Runtype
BlogPersona

Your AI Agent Can See What Your Users See

Persona supports local tool calling, letting your AI agent read the DOM, call browser APIs, and interact with what's on screen. No server round-trips required.

Runtype TeamRuntype Team
personalocal-toolsdombrowseradvanced

Here's something that bothers us about most web AI experiences: the agent has no idea what's on the screen.

A user is looking at a product page. They ask the chat widget a question about the product. The agent has to guess what they're looking at, or ask them to describe it, or rely entirely on whatever context was manually fed into the prompt.

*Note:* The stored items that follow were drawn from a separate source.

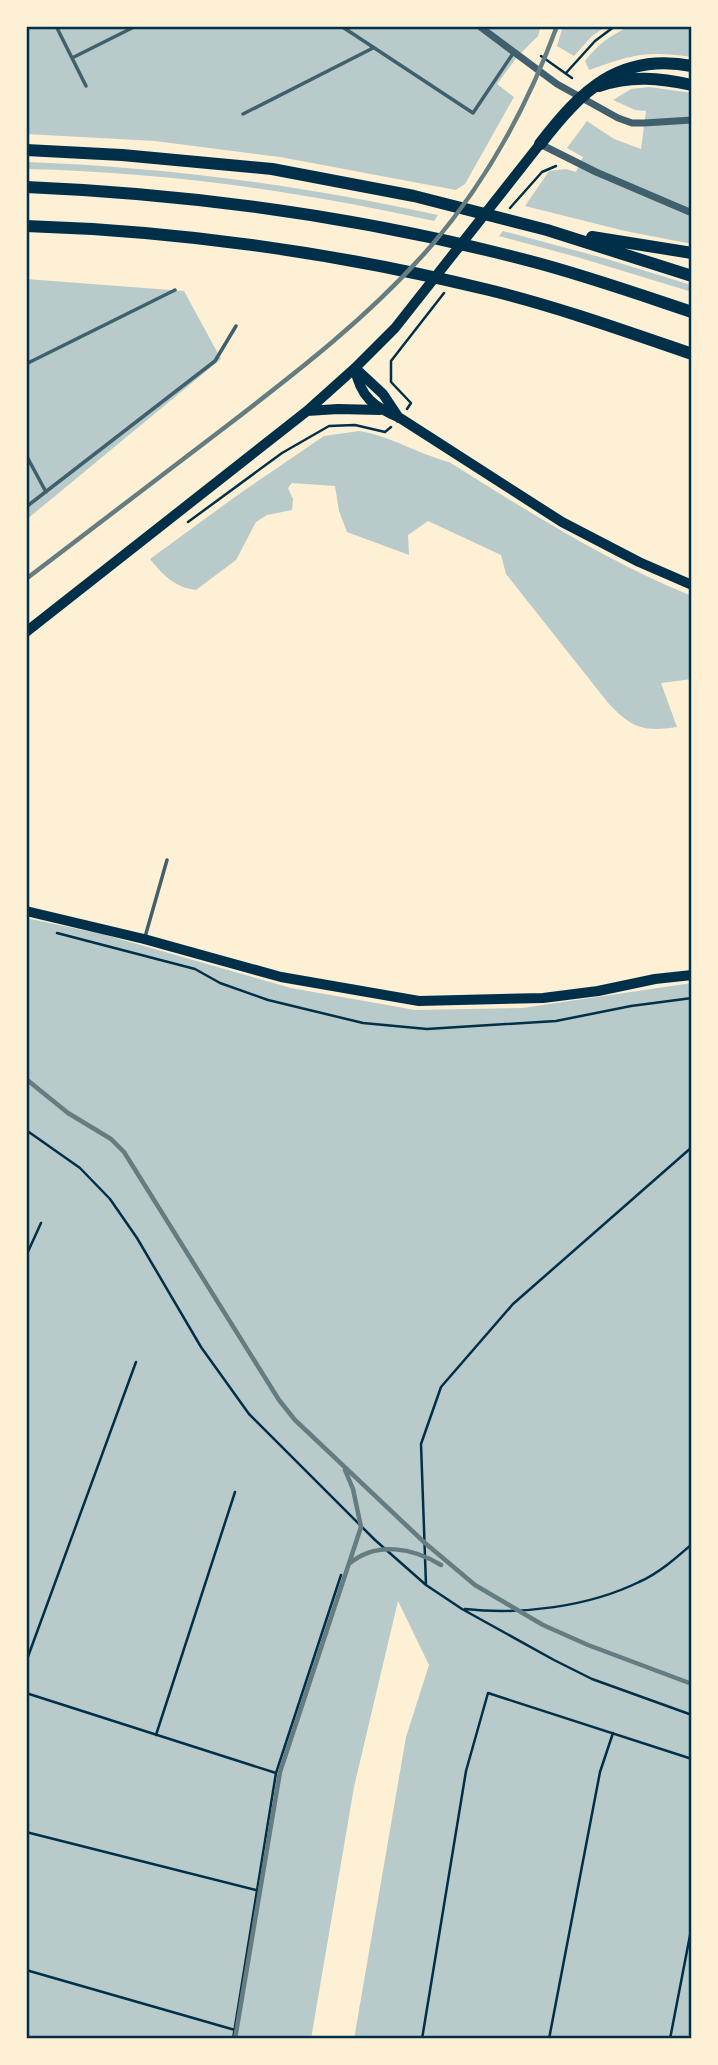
<svg xmlns="http://www.w3.org/2000/svg" width="718" height="2065" font-family="'Times New Roman',serif">
	<style>
		.green { fill: #b9caca }
		.lines { fill: none; stroke-linecap: round; stroke-linejoin: round }
		.path { stroke: #003049; stroke-width: 2.5 }
		.service { stroke: #3f606c; stroke-width: 3.5 }
		.minor { stroke: #3f606c; stroke-width: 7 }
		.secondary { stroke: #003049; stroke-width: 10 }
		.motorway { stroke: #003049; stroke-width: 12 }
		.rail { stroke: #657d81; stroke-width: 4.5 }
		.neatline { fill: none; stroke: #003049; stroke-width: 2.5 }
	</style>
	<rect width="100%" height="100%" fill="#fdf0d5"/>
	<path class="green" d="M 26,26 L 541,26 L 538,36 L 517,57 L 497,84 L 514,97 L 465,184 L 456,190 L 280,157 L 155,141 L 26,134 Z
		M 563,26 L 607,26 L 592,36 L 574,56 L 557,46 Z
		M 630,26 L 692,26 L 692,57 C 648,50 630,55 589,70 L 585,61 C 598,44 611,35 630,26 Z
		M 649,87 L 692,93 L 692,244 L 625,231 L 525,206 L 549,171 L 566,169 L 576,172 L 583,157 L 567,148 L 587,121 L 614,139 L 641,149 L 646,111 L 635,110 L 613,100 L 631,89 Z
		M 26,162 C 164,167 303,185 438,215 L 434,221 C 301,191 163,172 26,169 Z
		M 503,231 L 607,259 L 691,285 L 692,292 L 577,257 L 499,236 Z
		M 26,279 L 184,291 L 221,359 L 26,520 Z
		M 359,431 C 391,436 418,454 449,462 C 528,511 605,561 692,596 L 692,679 L 661,683 L 677,727 C 643,732 632,728 609,704 L 506,574 L 501,555 L 428,521 L 408,535 L 409,555 L 347,532 L 339,511 L 335,486 L 292,483 L 288,488 L 293,499 L 292,510 L 267,515 L 256,522 L 236,560 L 196,590 C 174,587 163,575 150,559 L 239,494 L 324,436 Z
		M 26,918 L 102,934 L 291,988 L 415,1010 L 522,1008 L 692,983 L 692,2039 L 354,2039 L 406,1737 L 429,1665 L 398,1601 L 354,1787 L 311,2039 L 26,2039 Z"/>
	<g class="lines">
		<path class="path" d="M 541,56 L 572,78
			M 566,73 L 595,41 L 615,26
			M 510,208 L 542,172 L 556,166
			M 407,409 L 411,403 L 391,382 L 391,361 L 444,293
			M 188,522 L 282,453 L 329,426 L 355,425 L 385,432 L 391,427
			M 57,933 L 195,969 L 220,983 L 268,1000 L 363,1023 L 427,1029 L 556,1021 L 631,1006 L 692,998
			M 26,1130 L 80,1168 L 110,1199 L 137,1238 L 201,1347 L 249,1414 L 375,1540 L 426,1585 L 462,1609 L 554,1660 L 592,1679 L 692,1715
			M 26,1256 L 41,1223
			M 426,1585 L 421,1444 L 441,1387 L 513,1304 L 692,1147
			M 465,1609 C 521,1615 588,1607 639,1582 C 659,1573 676,1558 692,1544
			M 26,1662 L 136,1362
			M 26,1693 L 276,1773
			M 156,1735 L 235,1492
			M 26,1832 L 256,1890
			M 26,1970 L 235,2030
			M 233,2039 L 276,1773 L 341,1575
			M 422,2039 L 466,1771 L 488,1693 L 692,1759
			M 549,2039 L 600,1772 L 613,1733
			M 670,2039 L 692,1925"/>
		<path class="service" d="M 56,26 L 86,86
			M 341,26 L 473,113 L 514,52
			M 72,58 L 136,26
			M 243,114 L 373,48
			M 26,364 L 175,290
			M 26,455 L 46,492
			M 26,507 L 215,361 L 236,326
			M 145,937 L 167,860"/>
		<path class="minor" d="M 479,26 L 557,84 L 618,118 L 632,123 L 644,123 L 692,120
			M 540,144 L 596,172 L 692,213"/>
		<path class="secondary" d="M 355,368 C 360,397 374,407 400,418 L 562,522 L 639,562 L 692,585
			M 355,368 L 383,394 L 399,418
			M 307,411 L 338,409 L 380,410
			M 26,632 L 307,411 L 355,368 L 395,328 L 540,144
			M 26,911 L 144,939 L 281,977 L 419,1001 L 543,998 L 598,991 L 655,979 L 692,975"/>
		<path class="motorway" d="M 599,86 C 631,75 660,78 692,85
			M 540,144 C 581,91 619,52 692,66
			M 26,150 L 122,155 L 272,169 L 414,196 L 547,230 L 692,276
			M 26,187 C 195,194 366,218 530,261 C 584,275 638,294 692,312
			M 26,226 C 181,231 338,253 489,290 C 558,307 625,331 692,354
			M 592,237 L 692,253"/>
		<path class="rail" d="M 26,579 C 92,529 158,478 224,428 C 297,372 370,316 431,246 C 486,182 528,105 557,26
			M 26,1079 L 68,1113 L 111,1139 L 124,1152 L 279,1400 L 295,1420 L 425,1543 L 475,1585 L 543,1625 L 588,1645 L 692,1684
			M 350,1563 C 377,1541 413,1548 441,1565
			M 235,2039 L 280,1772 L 361,1527 L 353,1489 L 345,1470"/>
	</g>
	<rect width="718" height="2065" fill="none" stroke="#fdf0d5" stroke-width="56"/>
	<rect x="28" y="28" width="662" height="2009" class="neatline"/>
</svg>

Local tool calling fixes this.

What local tools are

Runtype's local tool calling lets you register tools that run directly in the browser. When the agent decides to use one of these tools, the execution happens on the client side. No server round-trip. No extra latency. The tool has access to everything the browser has access to.

That includes the DOM.

DOM awareness in practice

Register a tool that reads the current page's content, and your agent can understand exactly what the user is looking at.

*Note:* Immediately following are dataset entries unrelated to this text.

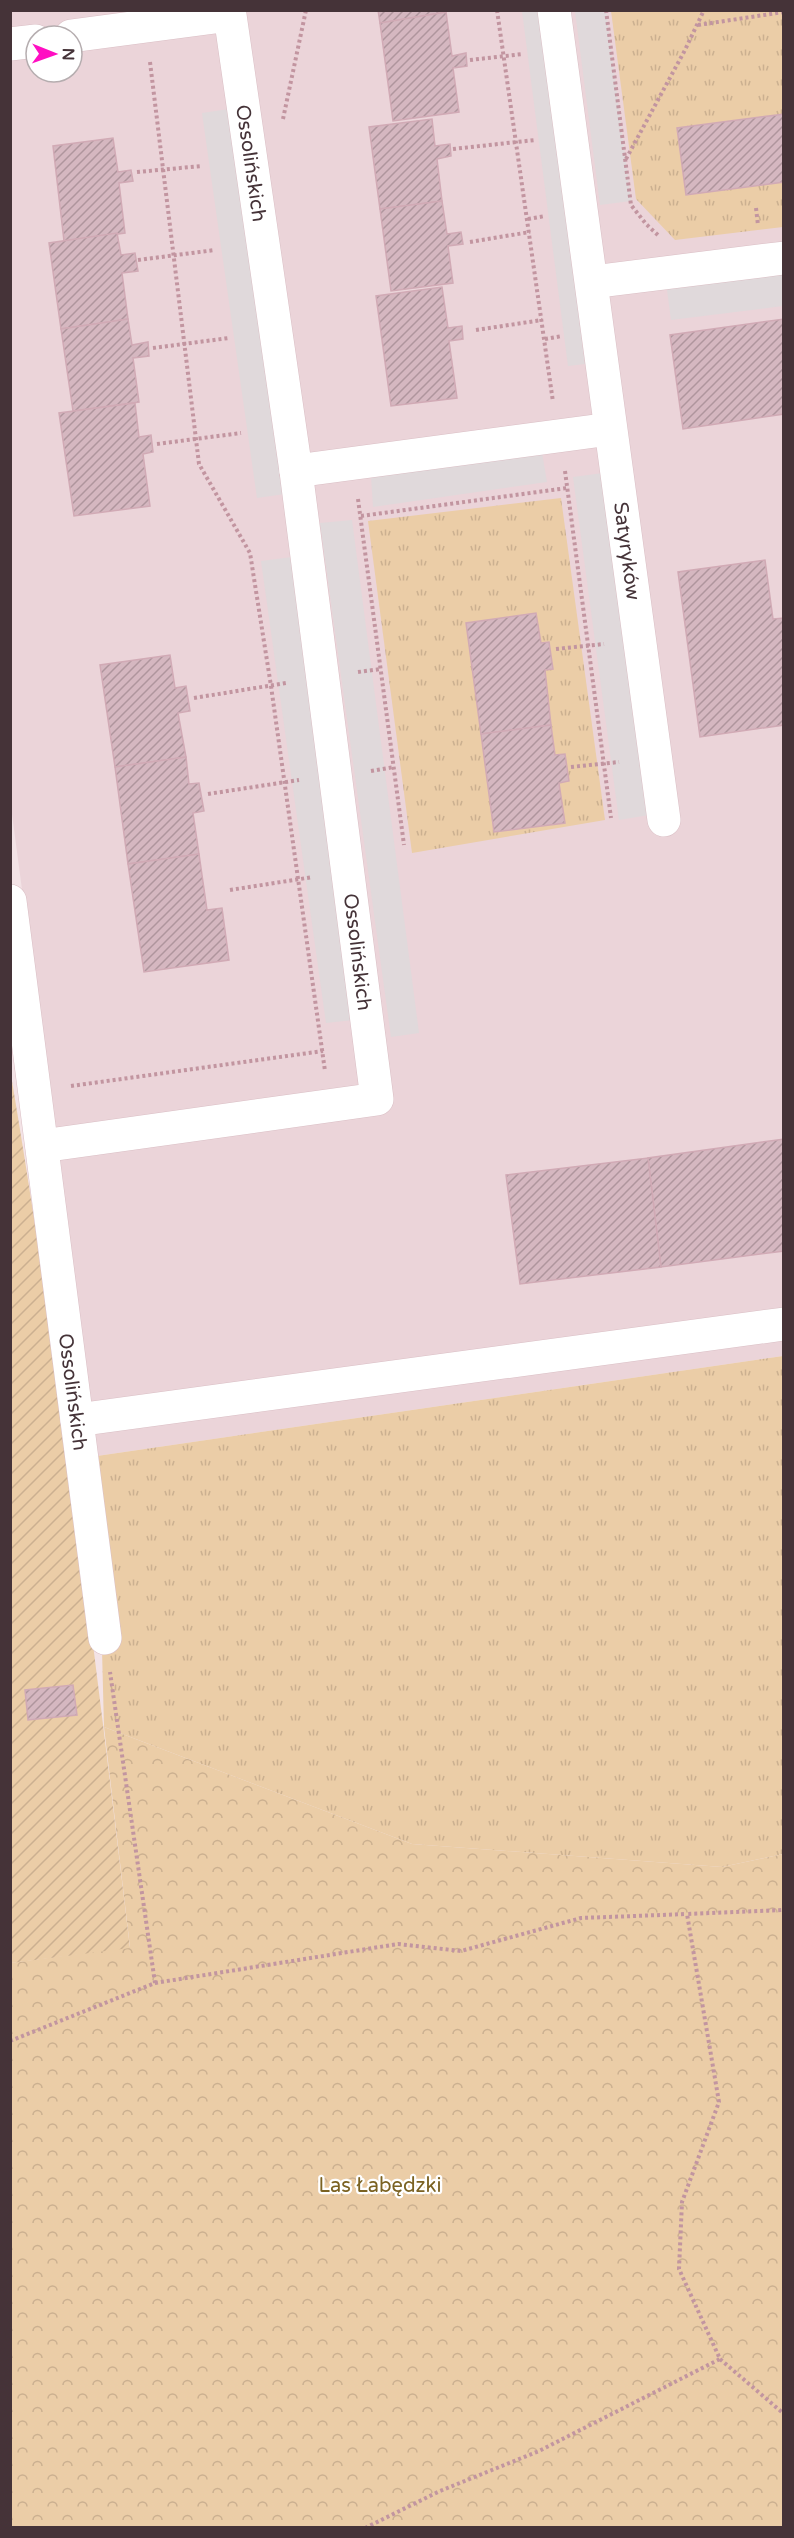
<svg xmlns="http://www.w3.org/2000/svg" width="794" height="2538" font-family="'Varela Round',sans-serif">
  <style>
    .residential { fill: #ebd4d9; fill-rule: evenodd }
    .grass { fill: url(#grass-tufts) }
    .forest { fill: url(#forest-crowns) }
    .park { fill: #ebcda7 }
    .garden { fill: url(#garden-furrows) }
    .parking { fill: #e0d9db }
    .building { fill: url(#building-hatch); stroke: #d1aab5; stroke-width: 1.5 }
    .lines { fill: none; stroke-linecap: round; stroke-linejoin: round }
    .minor-casing { stroke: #dabfc5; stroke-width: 34 }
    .path { stroke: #c295a0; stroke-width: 4; stroke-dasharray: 3 3; stroke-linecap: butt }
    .minor { stroke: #fff; stroke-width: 33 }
    .labels { text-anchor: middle; stroke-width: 4.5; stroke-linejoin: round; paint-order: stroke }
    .street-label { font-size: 20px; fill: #453338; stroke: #fff }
    .park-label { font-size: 20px; fill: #7b6222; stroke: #fff }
  </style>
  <defs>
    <pattern id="grass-tufts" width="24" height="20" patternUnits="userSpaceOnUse" patternTransform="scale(1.5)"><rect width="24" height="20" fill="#ebcda7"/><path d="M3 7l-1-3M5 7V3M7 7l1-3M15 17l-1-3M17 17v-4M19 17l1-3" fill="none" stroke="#cbb090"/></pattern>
    <pattern id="forest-crowns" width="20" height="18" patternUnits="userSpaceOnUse" patternTransform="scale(1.5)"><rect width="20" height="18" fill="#ebcda7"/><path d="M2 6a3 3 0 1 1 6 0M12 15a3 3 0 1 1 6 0" fill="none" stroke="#cbb090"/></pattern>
    <pattern id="garden-furrows" width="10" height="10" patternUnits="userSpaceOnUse" patternTransform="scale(1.5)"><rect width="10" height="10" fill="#ebcda7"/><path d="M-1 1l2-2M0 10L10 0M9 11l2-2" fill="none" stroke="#cbb090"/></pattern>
    <pattern id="building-hatch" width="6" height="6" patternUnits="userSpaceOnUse" patternTransform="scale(1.5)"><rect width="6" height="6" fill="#d5b7c0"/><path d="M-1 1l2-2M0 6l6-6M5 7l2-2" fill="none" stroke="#af959d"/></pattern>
  </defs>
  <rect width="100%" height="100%" fill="#f3e3e6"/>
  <!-- residential -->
  <path class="residential" d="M10,11H783V1356L97,1456L10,799ZM36,36H72V72H36Z"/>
  <!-- grass -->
  <g class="grass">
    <polygon points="611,11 783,11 783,227 675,240 636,199"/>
    <polygon points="561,498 605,820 412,853 368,521"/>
    <polygon points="783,1356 783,1854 722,1867 412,1844 104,1727 97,1456"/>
  </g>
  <!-- forest -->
  <polygon class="forest" points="104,1727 412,1844 722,1867 783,1854 783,2527 11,2527 10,1963 130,1947"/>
  <!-- park -->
  <polygon class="park" points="703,11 703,10 778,11 704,19"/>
  <!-- garden -->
  <path class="garden" d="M10,1069C59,1360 95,1654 130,1948L11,1963Z"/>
  <!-- parking -->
  <g class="parking">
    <polygon points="522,11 539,11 585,364 568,366"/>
    <polygon points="575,11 606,11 631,201 600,205"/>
    <polygon points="229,109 285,494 257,498 202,113"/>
    <polygon points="783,268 783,306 671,320 666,282"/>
    <polygon points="542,453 547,482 373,507 371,476"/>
    <polygon points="603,473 649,815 619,820 573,477"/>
    <polygon points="352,520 419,1033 391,1037 320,523"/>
    <polygon points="292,557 354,1020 326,1023 261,561"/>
  </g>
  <!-- building -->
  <g class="building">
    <polygon points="378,10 445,10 446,12 380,23"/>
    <polygon points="446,12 452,56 466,53 467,66 453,68 459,112 393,121 380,23"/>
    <polygon points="784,114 784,182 686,195 677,128"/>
    <polygon points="432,119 435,146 450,144 451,156 437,159 442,201 380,209 369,127"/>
    <polygon points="113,138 118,172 131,170 133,181 119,183 125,233 64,241 53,146"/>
    <polygon points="442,201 447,234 461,232 463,244 448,246 453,283 391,291 380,209"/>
    <polygon points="117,233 121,255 135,253 138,271 122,273 128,319 61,329 49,243"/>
    <polygon points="442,287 448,328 462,326 463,339 449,341 457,398 391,406 376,296"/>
    <polygon points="128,319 132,345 148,342 149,356 133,358 139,402 73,411 61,329"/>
    <polygon points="784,319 784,414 683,429 670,335"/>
    <polygon points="135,403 139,437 151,435 153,452 143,454 150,506 74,516 59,413"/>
    <polygon points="765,560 773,619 784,618 784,725 700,737 678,572"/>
    <polygon points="536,613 541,643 549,642 553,669 545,670 551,725 481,734 466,623"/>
    <polygon points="170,655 175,688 186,686 190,711 178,713 186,757 115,767 100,665"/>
    <polygon points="551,725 555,755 565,754 569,781 559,783 565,823 494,832 481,734"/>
    <polygon points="186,757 189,784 199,783 204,811 193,813 199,854 128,864 115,767"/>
    <polygon points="199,854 207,910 222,908 229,960 144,972 128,864"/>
    <polygon points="784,1139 784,1251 661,1267 648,1158"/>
    <polygon points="648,1158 661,1267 520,1284 506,1175"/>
    <polygon points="73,1685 77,1715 28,1720 25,1690"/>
  </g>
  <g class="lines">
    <!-- minor casing -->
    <g class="minor-casing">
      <g id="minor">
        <path id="s1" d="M554,10L664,820"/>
        <path id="s2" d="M71,36L230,15L296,471L610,429"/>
        <polyline points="10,44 36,41"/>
        <polyline points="592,282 784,258"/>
        <path id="s3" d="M10,901L105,1638"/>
        <polyline points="42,1146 377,1099 296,471"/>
        <polyline points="77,1420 784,1324"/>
      </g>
    </g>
    <!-- path -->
    <g class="path">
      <polyline points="497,10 553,402"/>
      <polyline points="606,10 631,205 646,224 660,237"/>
      <polyline points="698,25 784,12"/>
      <polyline points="470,60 523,54"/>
      <polyline points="150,62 199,464 250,553 271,686 325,1071"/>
      <polyline points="283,119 306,10"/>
      <polyline points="453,149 535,140"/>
      <polyline points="626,159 685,50 704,10"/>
      <polyline points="137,172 202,166"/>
      <polyline points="756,208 758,225"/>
      <polyline points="528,219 545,216"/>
      <polyline points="470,242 530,232"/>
      <polyline points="138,260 215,250"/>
      <polyline points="476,330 542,320"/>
      <polyline points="545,339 562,336"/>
      <polyline points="153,348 229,338"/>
      <polyline points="157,444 241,433"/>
      <polyline points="565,471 611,818"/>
      <polyline points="358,499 404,845"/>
      <polyline points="361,516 567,488"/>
      <polyline points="556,649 604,644"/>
      <polyline points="358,672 381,669"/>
      <polyline points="194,698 286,683"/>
      <polyline points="571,767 619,762"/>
      <polyline points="371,771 394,767"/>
      <polyline points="208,794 299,780"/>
      <polyline points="230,890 313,877"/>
      <polyline points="71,1086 323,1051"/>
      <polyline points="155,1983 398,1944 461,1951 581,1918 687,1914"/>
      <polyline points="10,2041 155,1983 110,1672"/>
      <polyline points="720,2359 784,2414"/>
      <polyline points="365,2528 440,2491 539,2451 720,2359 679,2269 682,2202 719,2102 687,1914 784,1910"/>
    </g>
    <!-- minor -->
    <use href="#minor" class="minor"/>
  </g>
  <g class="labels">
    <!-- street labels -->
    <g class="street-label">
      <text dy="7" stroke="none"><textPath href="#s2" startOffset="310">Ossolińskich</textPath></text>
      <text dy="7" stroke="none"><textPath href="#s1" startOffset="546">Satyryków</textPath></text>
      <text transform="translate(358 952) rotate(83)" y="7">Ossolińskich</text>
      <text dy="7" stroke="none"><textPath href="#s3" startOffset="495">Ossolińskich</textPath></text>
    </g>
    <!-- park labels -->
    <g class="park-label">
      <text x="380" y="2192">Las Łabędzki</text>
    </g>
  </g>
  <!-- border -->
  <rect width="794" height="2538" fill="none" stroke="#453338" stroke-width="24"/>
  <!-- north arrow -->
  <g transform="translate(54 54) rotate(91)"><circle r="28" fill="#ffffff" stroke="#b5adaf" stroke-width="1.5"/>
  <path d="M0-4.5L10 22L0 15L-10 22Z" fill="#ff0ec2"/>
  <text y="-9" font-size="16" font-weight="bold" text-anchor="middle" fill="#453338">N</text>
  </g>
</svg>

Register a DOM-reading tool
// Register a tool that reads the current page content
const tools = [
{
  name: 'read_page_content',
  description: 'Read the main content of the current page',
  parameters: {},
  execute: async () => {
    const main = document.querySelector('main') || document.body
    return { content: main.innerText, url: window.location.href }
  }
}
]

When a user asks "what's the return policy for this product?", the agent can call read_page_content, see the product details on screen, and give a specific answer. Not a generic one.

This creates an experience that feels like the agent is actually browsing the site together with the user.

Beyond the DOM: browser APIs and existing frontend APIs

Local tools are not limited to reading the page. You can register tools that:

  • Call your existing frontend APIs: If your site already has a search endpoint that your frontend calls, register it as a local tool. The agent can search your catalog without hitting your backend twice.
  • Access browser APIs: localStorage, sessionStorage, clipboard, geolocation. Anything the browser exposes.
  • Trigger UI actions: Open a modal, navigate to a page, add an item to a cart. The agent becomes an active participant in the user experience, not just a text responder.

Real examples

Shopping assistant

The agent reads the current product page, understands what the user is browsing, and can answer questions about sizing, availability, or compatibility without any server-side context injection.

Brand agent with local search

Instead of the AI calling a backend search API (which adds latency and requires auth), register your frontend search function as a local tool. The agent calls it directly, gets results instantly, and incorporates them into its response.

Support agent with page context

When a user reports a problem, the agent can read error messages on screen, check the current URL, and look at form state. It knows what the user sees before the user has to explain it.

Why this matters

Most AI chat widgets operate in a vacuum. They know what's in the system prompt and what the user typed. That's it.

Local tool calling breaks that boundary. The agent sees the page. It can interact with the page. It can use the same APIs your frontend already uses.

This is a fundamentally different kind of AI experience. And it's available today.

Register a read_page_content tool, embed the widget, and your agent starts every conversation already knowing what the user is looking at.